Render every line of text in the data below as a Markdown table with the columns "n" and "Line": one row per line, numbered in order, with blank lines skipped. Leave the pictures out of the table.

★ ★ ★ ★ ★

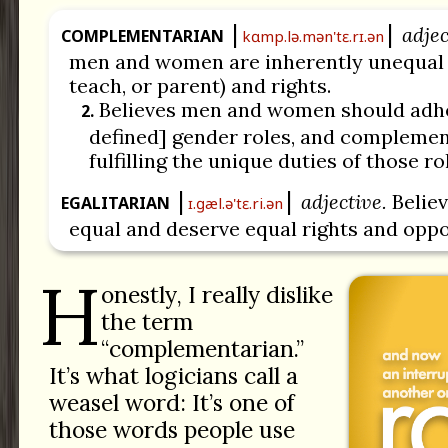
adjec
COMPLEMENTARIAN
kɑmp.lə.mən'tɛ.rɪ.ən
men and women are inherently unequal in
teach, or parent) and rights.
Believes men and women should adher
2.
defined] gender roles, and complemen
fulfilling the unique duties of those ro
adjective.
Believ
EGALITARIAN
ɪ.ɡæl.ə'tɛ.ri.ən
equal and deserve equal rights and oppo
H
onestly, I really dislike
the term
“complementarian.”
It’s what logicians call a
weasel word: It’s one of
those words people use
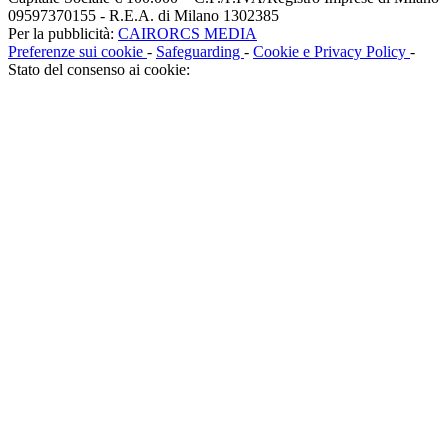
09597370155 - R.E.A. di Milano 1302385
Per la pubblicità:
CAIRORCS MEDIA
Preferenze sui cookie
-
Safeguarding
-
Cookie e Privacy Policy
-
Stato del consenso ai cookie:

★ ★ ★ ★ ★

Problem solution:
| n | Line |
|---|---|
| 1 | adjec |
| 2 | COMPLEMENTARIAN |
| 3 | kɑmp.lə.mən'tɛ.rɪ.ən |
| 4 | men and women are inherently unequal in |
| 5 | teach, or parent) and rights. |
| 6 | Believes men and women should adher |
| 7 | 2. |
| 8 | defined] gender roles, and complemen |
| 9 | fulfilling the unique duties of those ro |
| 10 | adjective. |
| 11 | Believ |
| 12 | EGALITARIAN |
| 13 | ɪ.ɡæl.ə'tɛ.ri.ən |
| 14 | equal and deserve equal rights and oppo |
| 15 | H |
| 16 | onestly, I really dislike |
| 17 | the term |
| 18 | “complementarian.” |
| 19 | It’s what logicians call a |
| 20 | weasel word: It’s one of |
| 21 | those words people use |
| 22 | 09597370155 - R.E.A. di Milano 1302385 |
| 23 | Per la pubblicità: |
| 24 | CAIRORCS MEDIA |
| 25 | Preferenze sui cookie |
| 26 | - |
| 27 | Safeguarding |
| 28 | - |
| 29 | Cookie e Privacy Policy |
| 30 | - |
| 31 | Stato del consenso ai cookie: |